(Provided information Opens)

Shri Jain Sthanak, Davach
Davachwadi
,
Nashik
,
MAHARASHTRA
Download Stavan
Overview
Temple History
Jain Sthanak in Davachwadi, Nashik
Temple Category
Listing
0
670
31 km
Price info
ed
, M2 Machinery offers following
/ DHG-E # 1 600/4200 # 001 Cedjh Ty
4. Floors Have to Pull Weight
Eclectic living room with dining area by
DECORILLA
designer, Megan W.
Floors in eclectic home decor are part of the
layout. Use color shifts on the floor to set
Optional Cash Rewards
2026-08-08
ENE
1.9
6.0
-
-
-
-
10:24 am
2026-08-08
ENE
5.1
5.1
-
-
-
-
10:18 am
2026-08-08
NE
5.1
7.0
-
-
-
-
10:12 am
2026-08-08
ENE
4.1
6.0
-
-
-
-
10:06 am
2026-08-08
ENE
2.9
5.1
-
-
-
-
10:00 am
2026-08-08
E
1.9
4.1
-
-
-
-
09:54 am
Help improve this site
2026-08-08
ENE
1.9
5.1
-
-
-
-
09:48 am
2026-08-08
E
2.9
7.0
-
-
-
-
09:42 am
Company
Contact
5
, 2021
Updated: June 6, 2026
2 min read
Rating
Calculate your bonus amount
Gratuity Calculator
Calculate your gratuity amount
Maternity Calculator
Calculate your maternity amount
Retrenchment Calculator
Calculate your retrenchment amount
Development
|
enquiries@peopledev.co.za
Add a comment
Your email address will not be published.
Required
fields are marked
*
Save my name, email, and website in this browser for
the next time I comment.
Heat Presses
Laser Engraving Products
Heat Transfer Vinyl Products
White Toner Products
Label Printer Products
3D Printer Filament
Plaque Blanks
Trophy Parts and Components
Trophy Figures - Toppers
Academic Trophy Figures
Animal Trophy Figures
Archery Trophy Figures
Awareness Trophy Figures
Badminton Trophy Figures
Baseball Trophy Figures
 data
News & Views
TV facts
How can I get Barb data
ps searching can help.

(Provided information Closes)

**What is needed:** Reproduce all the entries verbatim, leaving nothing out.

**Reply:**
Shri Jain Sthanak, Davach
Davachwadi
,
Nashik
,
MAHARASHTRA
Download Stavan
Overview
Temple History
Jain Sthanak in Davachwadi, Nashik
Temple Category
Listing
0
670
31 km
Price info
ed
, M2 Machinery offers following
/ DHG-E # 1 600/4200 # 001 Cedjh Ty
4. Floors Have to Pull Weight
Eclectic living room with dining area by
DECORILLA
designer, Megan W.
Floors in eclectic home decor are part of the
layout. Use color shifts on the floor to set
Optional Cash Rewards
2026-08-08
ENE
1.9
6.0
-
-
-
-
10:24 am
2026-08-08
ENE
5.1
5.1
-
-
-
-
10:18 am
2026-08-08
NE
5.1
7.0
-
-
-
-
10:12 am
2026-08-08
ENE
4.1
6.0
-
-
-
-
10:06 am
2026-08-08
ENE
2.9
5.1
-
-
-
-
10:00 am
2026-08-08
E
1.9
4.1
-
-
-
-
09:54 am
Help improve this site
2026-08-08
ENE
1.9
5.1
-
-
-
-
09:48 am
2026-08-08
E
2.9
7.0
-
-
-
-
09:42 am
Company
Contact
5
, 2021
Updated: June 6, 2026
2 min read
Rating
Calculate your bonus amount
Gratuity Calculator
Calculate your gratuity amount
Maternity Calculator
Calculate your maternity amount
Retrenchment Calculator
Calculate your retrenchment amount
Development
|
enquiries@peopledev.co.za
Add a comment
Your email address will not be published.
Required
fields are marked
*
Save my name, email, and website in this browser for
the next time I comment.
Heat Presses
Laser Engraving Products
Heat Transfer Vinyl Products
White Toner Products
Label Printer Products
3D Printer Filament
Plaque Blanks
Trophy Parts and Components
Trophy Figures - Toppers
Academic Trophy Figures
Animal Trophy Figures
Archery Trophy Figures
Awareness Trophy Figures
Badminton Trophy Figures
Baseball Trophy Figures
 data
News & Views
TV facts
How can I get Barb data
ps searching can help.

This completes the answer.